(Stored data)
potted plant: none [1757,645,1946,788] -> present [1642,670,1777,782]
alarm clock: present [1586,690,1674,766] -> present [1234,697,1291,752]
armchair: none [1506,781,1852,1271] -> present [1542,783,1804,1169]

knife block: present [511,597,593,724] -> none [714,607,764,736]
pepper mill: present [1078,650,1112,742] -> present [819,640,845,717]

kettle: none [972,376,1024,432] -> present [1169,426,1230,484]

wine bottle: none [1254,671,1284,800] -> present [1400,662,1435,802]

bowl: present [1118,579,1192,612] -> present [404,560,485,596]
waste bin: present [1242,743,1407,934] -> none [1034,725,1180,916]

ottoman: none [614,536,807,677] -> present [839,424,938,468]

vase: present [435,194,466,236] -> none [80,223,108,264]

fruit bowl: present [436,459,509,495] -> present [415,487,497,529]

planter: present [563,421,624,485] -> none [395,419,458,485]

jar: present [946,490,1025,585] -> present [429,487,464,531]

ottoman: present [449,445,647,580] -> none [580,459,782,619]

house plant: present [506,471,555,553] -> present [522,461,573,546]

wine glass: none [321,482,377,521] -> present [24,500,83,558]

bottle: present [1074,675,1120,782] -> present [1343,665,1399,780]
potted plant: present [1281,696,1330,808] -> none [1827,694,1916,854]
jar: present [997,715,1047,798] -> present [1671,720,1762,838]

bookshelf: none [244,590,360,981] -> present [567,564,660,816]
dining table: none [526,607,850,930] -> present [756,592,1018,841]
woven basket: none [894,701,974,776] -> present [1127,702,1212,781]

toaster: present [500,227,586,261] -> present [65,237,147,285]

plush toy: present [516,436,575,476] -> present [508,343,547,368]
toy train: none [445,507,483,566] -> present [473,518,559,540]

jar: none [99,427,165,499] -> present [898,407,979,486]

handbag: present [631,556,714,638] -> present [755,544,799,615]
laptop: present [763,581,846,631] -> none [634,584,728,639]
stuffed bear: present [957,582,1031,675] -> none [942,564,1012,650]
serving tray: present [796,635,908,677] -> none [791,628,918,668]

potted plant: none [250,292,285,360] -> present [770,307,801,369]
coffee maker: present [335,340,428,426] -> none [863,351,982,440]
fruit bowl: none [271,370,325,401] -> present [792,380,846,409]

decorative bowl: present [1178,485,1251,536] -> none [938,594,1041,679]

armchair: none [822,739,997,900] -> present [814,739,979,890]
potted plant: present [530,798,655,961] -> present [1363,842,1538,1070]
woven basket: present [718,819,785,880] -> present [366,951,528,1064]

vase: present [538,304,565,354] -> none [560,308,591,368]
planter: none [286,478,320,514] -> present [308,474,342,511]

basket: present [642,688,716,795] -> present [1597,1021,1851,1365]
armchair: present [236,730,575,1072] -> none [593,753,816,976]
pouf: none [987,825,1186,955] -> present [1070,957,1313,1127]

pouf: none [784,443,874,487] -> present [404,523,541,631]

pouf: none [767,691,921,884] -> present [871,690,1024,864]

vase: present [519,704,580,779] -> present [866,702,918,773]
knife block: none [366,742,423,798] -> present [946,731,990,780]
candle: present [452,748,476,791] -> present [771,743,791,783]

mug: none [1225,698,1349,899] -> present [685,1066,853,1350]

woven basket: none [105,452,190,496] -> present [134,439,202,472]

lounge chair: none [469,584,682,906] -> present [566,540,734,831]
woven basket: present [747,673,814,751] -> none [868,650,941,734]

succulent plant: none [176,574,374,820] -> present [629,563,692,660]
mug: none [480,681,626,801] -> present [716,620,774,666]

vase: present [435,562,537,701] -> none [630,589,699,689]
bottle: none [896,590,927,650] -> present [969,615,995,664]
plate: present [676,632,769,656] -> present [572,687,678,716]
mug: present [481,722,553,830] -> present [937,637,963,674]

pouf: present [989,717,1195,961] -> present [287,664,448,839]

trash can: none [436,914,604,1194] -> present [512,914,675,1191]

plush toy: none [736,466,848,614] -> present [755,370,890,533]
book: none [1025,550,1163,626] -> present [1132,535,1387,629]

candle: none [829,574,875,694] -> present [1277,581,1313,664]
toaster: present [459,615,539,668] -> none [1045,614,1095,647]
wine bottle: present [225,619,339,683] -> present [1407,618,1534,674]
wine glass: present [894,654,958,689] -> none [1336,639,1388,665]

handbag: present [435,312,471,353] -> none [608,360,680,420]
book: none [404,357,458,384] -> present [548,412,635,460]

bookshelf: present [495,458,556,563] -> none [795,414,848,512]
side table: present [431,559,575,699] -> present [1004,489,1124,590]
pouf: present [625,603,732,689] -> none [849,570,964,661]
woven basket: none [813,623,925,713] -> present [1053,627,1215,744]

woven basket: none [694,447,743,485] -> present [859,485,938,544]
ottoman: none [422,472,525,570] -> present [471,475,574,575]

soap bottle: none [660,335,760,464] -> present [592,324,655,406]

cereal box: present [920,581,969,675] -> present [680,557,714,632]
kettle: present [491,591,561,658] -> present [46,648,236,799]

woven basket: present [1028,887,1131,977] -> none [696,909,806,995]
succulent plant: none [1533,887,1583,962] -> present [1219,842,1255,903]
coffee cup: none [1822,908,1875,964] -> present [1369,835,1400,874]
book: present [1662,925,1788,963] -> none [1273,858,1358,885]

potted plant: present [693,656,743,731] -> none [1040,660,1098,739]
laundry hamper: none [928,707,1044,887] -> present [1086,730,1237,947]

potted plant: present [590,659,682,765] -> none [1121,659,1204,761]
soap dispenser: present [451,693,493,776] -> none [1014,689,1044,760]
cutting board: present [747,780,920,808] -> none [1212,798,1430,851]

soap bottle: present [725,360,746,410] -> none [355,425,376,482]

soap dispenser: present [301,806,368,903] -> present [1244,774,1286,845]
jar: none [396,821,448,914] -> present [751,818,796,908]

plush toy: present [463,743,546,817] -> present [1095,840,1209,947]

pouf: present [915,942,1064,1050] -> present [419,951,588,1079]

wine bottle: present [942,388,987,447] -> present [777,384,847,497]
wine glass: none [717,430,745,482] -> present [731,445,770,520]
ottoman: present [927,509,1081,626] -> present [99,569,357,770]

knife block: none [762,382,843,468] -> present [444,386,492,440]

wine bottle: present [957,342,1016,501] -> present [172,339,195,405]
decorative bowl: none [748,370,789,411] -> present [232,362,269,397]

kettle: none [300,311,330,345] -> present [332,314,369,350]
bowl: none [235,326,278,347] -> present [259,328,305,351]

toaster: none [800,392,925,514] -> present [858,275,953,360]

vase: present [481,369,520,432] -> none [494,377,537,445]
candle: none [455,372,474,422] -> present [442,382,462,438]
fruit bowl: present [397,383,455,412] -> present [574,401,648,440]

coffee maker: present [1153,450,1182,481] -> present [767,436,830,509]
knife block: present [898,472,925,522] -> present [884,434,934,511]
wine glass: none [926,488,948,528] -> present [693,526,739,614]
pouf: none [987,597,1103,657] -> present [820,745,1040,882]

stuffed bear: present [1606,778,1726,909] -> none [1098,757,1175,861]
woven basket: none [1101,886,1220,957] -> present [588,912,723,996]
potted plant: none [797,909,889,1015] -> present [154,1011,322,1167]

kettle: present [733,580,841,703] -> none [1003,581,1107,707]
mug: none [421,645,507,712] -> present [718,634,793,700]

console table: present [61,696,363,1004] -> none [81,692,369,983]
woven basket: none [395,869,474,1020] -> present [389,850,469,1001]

▸ **Job item**: Each entry needs to be copied out exactly as written.

▸ **Your solution**:
potted plant: none [1757,645,1946,788] -> present [1642,670,1777,782]
alarm clock: present [1586,690,1674,766] -> present [1234,697,1291,752]
armchair: none [1506,781,1852,1271] -> present [1542,783,1804,1169]

knife block: present [511,597,593,724] -> none [714,607,764,736]
pepper mill: present [1078,650,1112,742] -> present [819,640,845,717]

kettle: none [972,376,1024,432] -> present [1169,426,1230,484]

wine bottle: none [1254,671,1284,800] -> present [1400,662,1435,802]

bowl: present [1118,579,1192,612] -> present [404,560,485,596]
waste bin: present [1242,743,1407,934] -> none [1034,725,1180,916]

ottoman: none [614,536,807,677] -> present [839,424,938,468]

vase: present [435,194,466,236] -> none [80,223,108,264]

fruit bowl: present [436,459,509,495] -> present [415,487,497,529]

planter: present [563,421,624,485] -> none [395,419,458,485]

jar: present [946,490,1025,585] -> present [429,487,464,531]

ottoman: present [449,445,647,580] -> none [580,459,782,619]

house plant: present [506,471,555,553] -> present [522,461,573,546]

wine glass: none [321,482,377,521] -> present [24,500,83,558]

bottle: present [1074,675,1120,782] -> present [1343,665,1399,780]
potted plant: present [1281,696,1330,808] -> none [1827,694,1916,854]
jar: present [997,715,1047,798] -> present [1671,720,1762,838]

bookshelf: none [244,590,360,981] -> present [567,564,660,816]
dining table: none [526,607,850,930] -> present [756,592,1018,841]
woven basket: none [894,701,974,776] -> present [1127,702,1212,781]

toaster: present [500,227,586,261] -> present [65,237,147,285]

plush toy: present [516,436,575,476] -> present [508,343,547,368]
toy train: none [445,507,483,566] -> present [473,518,559,540]

jar: none [99,427,165,499] -> present [898,407,979,486]

handbag: present [631,556,714,638] -> present [755,544,799,615]
laptop: present [763,581,846,631] -> none [634,584,728,639]
stuffed bear: present [957,582,1031,675] -> none [942,564,1012,650]
serving tray: present [796,635,908,677] -> none [791,628,918,668]

potted plant: none [250,292,285,360] -> present [770,307,801,369]
coffee maker: present [335,340,428,426] -> none [863,351,982,440]
fruit bowl: none [271,370,325,401] -> present [792,380,846,409]

decorative bowl: present [1178,485,1251,536] -> none [938,594,1041,679]

armchair: none [822,739,997,900] -> present [814,739,979,890]
potted plant: present [530,798,655,961] -> present [1363,842,1538,1070]
woven basket: present [718,819,785,880] -> present [366,951,528,1064]

vase: present [538,304,565,354] -> none [560,308,591,368]
planter: none [286,478,320,514] -> present [308,474,342,511]

basket: present [642,688,716,795] -> present [1597,1021,1851,1365]
armchair: present [236,730,575,1072] -> none [593,753,816,976]
pouf: none [987,825,1186,955] -> present [1070,957,1313,1127]

pouf: none [784,443,874,487] -> present [404,523,541,631]

pouf: none [767,691,921,884] -> present [871,690,1024,864]

vase: present [519,704,580,779] -> present [866,702,918,773]
knife block: none [366,742,423,798] -> present [946,731,990,780]
candle: present [452,748,476,791] -> present [771,743,791,783]

mug: none [1225,698,1349,899] -> present [685,1066,853,1350]

woven basket: none [105,452,190,496] -> present [134,439,202,472]

lounge chair: none [469,584,682,906] -> present [566,540,734,831]
woven basket: present [747,673,814,751] -> none [868,650,941,734]

succulent plant: none [176,574,374,820] -> present [629,563,692,660]
mug: none [480,681,626,801] -> present [716,620,774,666]

vase: present [435,562,537,701] -> none [630,589,699,689]
bottle: none [896,590,927,650] -> present [969,615,995,664]
plate: present [676,632,769,656] -> present [572,687,678,716]
mug: present [481,722,553,830] -> present [937,637,963,674]

pouf: present [989,717,1195,961] -> present [287,664,448,839]

trash can: none [436,914,604,1194] -> present [512,914,675,1191]

plush toy: none [736,466,848,614] -> present [755,370,890,533]
book: none [1025,550,1163,626] -> present [1132,535,1387,629]

candle: none [829,574,875,694] -> present [1277,581,1313,664]
toaster: present [459,615,539,668] -> none [1045,614,1095,647]
wine bottle: present [225,619,339,683] -> present [1407,618,1534,674]
wine glass: present [894,654,958,689] -> none [1336,639,1388,665]

handbag: present [435,312,471,353] -> none [608,360,680,420]
book: none [404,357,458,384] -> present [548,412,635,460]

bookshelf: present [495,458,556,563] -> none [795,414,848,512]
side table: present [431,559,575,699] -> present [1004,489,1124,590]
pouf: present [625,603,732,689] -> none [849,570,964,661]
woven basket: none [813,623,925,713] -> present [1053,627,1215,744]

woven basket: none [694,447,743,485] -> present [859,485,938,544]
ottoman: none [422,472,525,570] -> present [471,475,574,575]

soap bottle: none [660,335,760,464] -> present [592,324,655,406]

cereal box: present [920,581,969,675] -> present [680,557,714,632]
kettle: present [491,591,561,658] -> present [46,648,236,799]

woven basket: present [1028,887,1131,977] -> none [696,909,806,995]
succulent plant: none [1533,887,1583,962] -> present [1219,842,1255,903]
coffee cup: none [1822,908,1875,964] -> present [1369,835,1400,874]
book: present [1662,925,1788,963] -> none [1273,858,1358,885]

potted plant: present [693,656,743,731] -> none [1040,660,1098,739]
laundry hamper: none [928,707,1044,887] -> present [1086,730,1237,947]

potted plant: present [590,659,682,765] -> none [1121,659,1204,761]
soap dispenser: present [451,693,493,776] -> none [1014,689,1044,760]
cutting board: present [747,780,920,808] -> none [1212,798,1430,851]

soap bottle: present [725,360,746,410] -> none [355,425,376,482]

soap dispenser: present [301,806,368,903] -> present [1244,774,1286,845]
jar: none [396,821,448,914] -> present [751,818,796,908]

plush toy: present [463,743,546,817] -> present [1095,840,1209,947]

pouf: present [915,942,1064,1050] -> present [419,951,588,1079]

wine bottle: present [942,388,987,447] -> present [777,384,847,497]
wine glass: none [717,430,745,482] -> present [731,445,770,520]
ottoman: present [927,509,1081,626] -> present [99,569,357,770]

knife block: none [762,382,843,468] -> present [444,386,492,440]

wine bottle: present [957,342,1016,501] -> present [172,339,195,405]
decorative bowl: none [748,370,789,411] -> present [232,362,269,397]

kettle: none [300,311,330,345] -> present [332,314,369,350]
bowl: none [235,326,278,347] -> present [259,328,305,351]

toaster: none [800,392,925,514] -> present [858,275,953,360]

vase: present [481,369,520,432] -> none [494,377,537,445]
candle: none [455,372,474,422] -> present [442,382,462,438]
fruit bowl: present [397,383,455,412] -> present [574,401,648,440]

coffee maker: present [1153,450,1182,481] -> present [767,436,830,509]
knife block: present [898,472,925,522] -> present [884,434,934,511]
wine glass: none [926,488,948,528] -> present [693,526,739,614]
pouf: none [987,597,1103,657] -> present [820,745,1040,882]

stuffed bear: present [1606,778,1726,909] -> none [1098,757,1175,861]
woven basket: none [1101,886,1220,957] -> present [588,912,723,996]
potted plant: none [797,909,889,1015] -> present [154,1011,322,1167]

kettle: present [733,580,841,703] -> none [1003,581,1107,707]
mug: none [421,645,507,712] -> present [718,634,793,700]

console table: present [61,696,363,1004] -> none [81,692,369,983]
woven basket: none [395,869,474,1020] -> present [389,850,469,1001]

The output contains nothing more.